Acting as a portable power station, the latest generation Nissan LEAF e+ with a fully charged 62 kilowatt-hour (kWh) battery can provide enough electricity to power the average UK household for around six days.

This concept may look futuristic but the future is already here. Nissan has used the Leaf to provide emergency power and transportation following natural disasters since 2011.
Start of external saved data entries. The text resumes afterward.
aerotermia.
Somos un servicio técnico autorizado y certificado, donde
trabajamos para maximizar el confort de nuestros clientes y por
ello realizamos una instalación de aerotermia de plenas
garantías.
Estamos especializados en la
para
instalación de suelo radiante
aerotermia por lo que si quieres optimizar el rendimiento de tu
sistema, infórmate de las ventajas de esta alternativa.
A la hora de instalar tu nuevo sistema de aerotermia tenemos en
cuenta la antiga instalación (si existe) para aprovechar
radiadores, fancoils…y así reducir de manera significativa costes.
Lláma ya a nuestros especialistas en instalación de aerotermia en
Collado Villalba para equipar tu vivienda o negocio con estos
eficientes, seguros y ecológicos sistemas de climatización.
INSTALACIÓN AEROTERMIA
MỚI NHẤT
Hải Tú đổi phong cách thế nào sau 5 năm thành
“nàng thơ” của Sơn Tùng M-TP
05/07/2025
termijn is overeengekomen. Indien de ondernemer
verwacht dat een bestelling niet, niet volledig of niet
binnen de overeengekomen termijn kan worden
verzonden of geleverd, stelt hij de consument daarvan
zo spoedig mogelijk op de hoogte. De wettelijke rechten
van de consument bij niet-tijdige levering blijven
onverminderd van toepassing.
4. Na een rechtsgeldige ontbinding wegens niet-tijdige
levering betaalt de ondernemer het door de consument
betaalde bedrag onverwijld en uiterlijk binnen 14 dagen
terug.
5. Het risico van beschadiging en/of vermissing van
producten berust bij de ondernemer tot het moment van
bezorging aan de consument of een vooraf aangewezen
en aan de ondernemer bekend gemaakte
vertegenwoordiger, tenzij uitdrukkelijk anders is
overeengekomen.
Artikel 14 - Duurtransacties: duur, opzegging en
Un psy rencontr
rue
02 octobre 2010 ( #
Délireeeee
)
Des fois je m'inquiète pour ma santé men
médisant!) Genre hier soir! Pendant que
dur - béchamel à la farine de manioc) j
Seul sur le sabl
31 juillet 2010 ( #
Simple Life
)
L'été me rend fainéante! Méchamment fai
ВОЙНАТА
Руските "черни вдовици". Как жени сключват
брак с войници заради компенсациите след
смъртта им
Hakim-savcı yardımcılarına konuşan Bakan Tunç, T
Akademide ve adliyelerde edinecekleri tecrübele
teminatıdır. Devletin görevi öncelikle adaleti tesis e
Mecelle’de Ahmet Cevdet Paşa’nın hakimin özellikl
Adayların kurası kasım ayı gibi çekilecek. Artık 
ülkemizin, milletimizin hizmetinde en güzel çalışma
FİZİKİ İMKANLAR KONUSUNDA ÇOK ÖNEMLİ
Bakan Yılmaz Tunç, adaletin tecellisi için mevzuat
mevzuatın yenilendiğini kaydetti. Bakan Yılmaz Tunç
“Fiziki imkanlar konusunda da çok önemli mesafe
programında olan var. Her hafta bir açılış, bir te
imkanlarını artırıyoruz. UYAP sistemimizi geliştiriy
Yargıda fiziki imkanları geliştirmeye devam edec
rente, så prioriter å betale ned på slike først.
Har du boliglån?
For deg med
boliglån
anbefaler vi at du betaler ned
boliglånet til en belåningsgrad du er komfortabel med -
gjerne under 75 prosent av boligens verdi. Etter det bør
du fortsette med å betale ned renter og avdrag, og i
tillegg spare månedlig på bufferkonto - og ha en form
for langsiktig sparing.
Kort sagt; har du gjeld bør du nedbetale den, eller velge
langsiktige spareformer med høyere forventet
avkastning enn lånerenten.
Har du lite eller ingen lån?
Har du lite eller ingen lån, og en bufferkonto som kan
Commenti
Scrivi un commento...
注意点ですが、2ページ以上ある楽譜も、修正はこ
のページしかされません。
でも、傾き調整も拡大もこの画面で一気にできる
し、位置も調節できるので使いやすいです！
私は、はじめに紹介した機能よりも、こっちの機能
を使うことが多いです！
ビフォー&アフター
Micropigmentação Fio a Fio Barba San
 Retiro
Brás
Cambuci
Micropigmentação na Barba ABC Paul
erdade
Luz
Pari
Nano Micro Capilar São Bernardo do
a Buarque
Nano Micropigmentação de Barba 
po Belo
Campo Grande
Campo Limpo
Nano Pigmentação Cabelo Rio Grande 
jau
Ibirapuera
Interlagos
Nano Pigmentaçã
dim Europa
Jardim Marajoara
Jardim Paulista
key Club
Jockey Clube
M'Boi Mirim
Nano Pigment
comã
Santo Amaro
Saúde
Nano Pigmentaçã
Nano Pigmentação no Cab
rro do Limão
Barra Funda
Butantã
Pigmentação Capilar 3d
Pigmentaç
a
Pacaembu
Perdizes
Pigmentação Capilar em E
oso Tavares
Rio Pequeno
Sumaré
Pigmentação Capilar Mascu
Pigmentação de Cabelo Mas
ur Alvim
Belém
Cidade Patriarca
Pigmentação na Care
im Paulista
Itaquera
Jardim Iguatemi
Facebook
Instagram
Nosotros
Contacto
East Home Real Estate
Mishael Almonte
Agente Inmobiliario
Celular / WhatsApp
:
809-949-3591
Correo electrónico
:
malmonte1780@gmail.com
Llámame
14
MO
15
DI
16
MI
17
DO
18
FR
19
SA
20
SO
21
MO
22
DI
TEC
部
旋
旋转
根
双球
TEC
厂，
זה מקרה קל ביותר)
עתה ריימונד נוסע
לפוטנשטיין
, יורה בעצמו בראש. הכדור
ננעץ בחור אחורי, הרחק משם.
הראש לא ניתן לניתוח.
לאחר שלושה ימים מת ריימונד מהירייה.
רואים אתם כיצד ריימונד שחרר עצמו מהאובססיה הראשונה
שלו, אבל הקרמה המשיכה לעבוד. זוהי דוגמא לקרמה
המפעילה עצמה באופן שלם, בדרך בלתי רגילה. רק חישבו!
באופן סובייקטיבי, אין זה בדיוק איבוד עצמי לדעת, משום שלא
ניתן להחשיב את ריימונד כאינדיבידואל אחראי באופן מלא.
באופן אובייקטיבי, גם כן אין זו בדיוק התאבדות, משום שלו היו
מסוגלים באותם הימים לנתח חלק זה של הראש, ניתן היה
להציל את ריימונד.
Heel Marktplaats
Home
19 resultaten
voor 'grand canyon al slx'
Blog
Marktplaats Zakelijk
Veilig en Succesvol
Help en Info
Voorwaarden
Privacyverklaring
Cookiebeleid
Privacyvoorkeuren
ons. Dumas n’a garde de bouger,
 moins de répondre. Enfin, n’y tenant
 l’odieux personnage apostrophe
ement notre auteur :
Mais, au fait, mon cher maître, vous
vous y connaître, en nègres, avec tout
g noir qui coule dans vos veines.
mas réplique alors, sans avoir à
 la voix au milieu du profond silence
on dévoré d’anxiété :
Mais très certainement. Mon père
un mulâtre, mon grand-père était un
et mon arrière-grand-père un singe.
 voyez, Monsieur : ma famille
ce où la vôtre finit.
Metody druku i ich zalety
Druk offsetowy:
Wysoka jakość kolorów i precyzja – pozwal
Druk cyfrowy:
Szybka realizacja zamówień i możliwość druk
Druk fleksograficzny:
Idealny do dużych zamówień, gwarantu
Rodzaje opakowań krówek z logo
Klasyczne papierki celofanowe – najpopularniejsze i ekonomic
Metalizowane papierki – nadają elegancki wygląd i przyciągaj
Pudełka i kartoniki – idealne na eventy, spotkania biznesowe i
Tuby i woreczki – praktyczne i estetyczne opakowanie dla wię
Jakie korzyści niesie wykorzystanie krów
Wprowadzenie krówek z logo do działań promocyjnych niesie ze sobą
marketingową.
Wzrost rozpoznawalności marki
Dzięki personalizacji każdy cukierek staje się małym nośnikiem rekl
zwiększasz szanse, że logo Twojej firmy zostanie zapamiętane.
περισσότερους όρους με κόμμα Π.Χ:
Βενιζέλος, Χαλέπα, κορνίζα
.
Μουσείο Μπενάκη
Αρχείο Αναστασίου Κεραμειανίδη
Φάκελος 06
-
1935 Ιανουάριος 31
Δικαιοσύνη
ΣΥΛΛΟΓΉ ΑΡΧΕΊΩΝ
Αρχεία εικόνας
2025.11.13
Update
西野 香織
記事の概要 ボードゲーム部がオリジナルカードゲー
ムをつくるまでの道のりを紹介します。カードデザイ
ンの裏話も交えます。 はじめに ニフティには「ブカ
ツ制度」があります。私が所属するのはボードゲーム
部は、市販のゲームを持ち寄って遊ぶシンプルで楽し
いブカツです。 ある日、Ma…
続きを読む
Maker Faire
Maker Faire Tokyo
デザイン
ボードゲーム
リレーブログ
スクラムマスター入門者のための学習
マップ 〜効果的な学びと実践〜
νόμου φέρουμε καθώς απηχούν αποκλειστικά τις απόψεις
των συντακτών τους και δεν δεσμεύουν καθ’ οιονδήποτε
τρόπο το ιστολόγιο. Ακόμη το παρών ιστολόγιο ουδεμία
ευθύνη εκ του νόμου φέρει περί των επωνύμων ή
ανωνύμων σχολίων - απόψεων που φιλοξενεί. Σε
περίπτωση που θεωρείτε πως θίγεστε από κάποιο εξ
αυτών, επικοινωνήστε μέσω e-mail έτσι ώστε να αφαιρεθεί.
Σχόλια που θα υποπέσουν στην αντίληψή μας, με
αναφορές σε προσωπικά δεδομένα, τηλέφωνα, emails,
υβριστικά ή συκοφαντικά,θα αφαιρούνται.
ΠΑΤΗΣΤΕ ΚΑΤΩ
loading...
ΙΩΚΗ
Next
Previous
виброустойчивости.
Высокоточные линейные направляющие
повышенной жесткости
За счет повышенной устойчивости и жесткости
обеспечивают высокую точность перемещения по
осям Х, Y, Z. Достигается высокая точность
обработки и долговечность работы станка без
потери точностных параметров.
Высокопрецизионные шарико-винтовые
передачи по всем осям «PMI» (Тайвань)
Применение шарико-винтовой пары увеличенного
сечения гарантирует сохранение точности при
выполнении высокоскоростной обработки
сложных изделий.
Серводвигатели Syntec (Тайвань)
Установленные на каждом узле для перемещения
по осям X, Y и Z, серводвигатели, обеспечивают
The Re-Leaf sports an amber color scheme, a nod to the ancient Greek word for amber – electron – the origin of the word ‘electricity’. There’s a roof-mounted LED light bar that flashes amber lights as well. Nissan has raised the car by 70 mm and given it a wider track and all-terrain tires on 17-inch wheels.

Inside, the rear seats have been removed and the floor levelled to provide storage for essential equipment. A custom bulk-head cage also separates the front seats from the cargo area.

A bespoke pull-out desk extends from the cargo area with a 32-inch LED screen and dedicated power supply creating an operational hub to run communications from and manage the recovery process.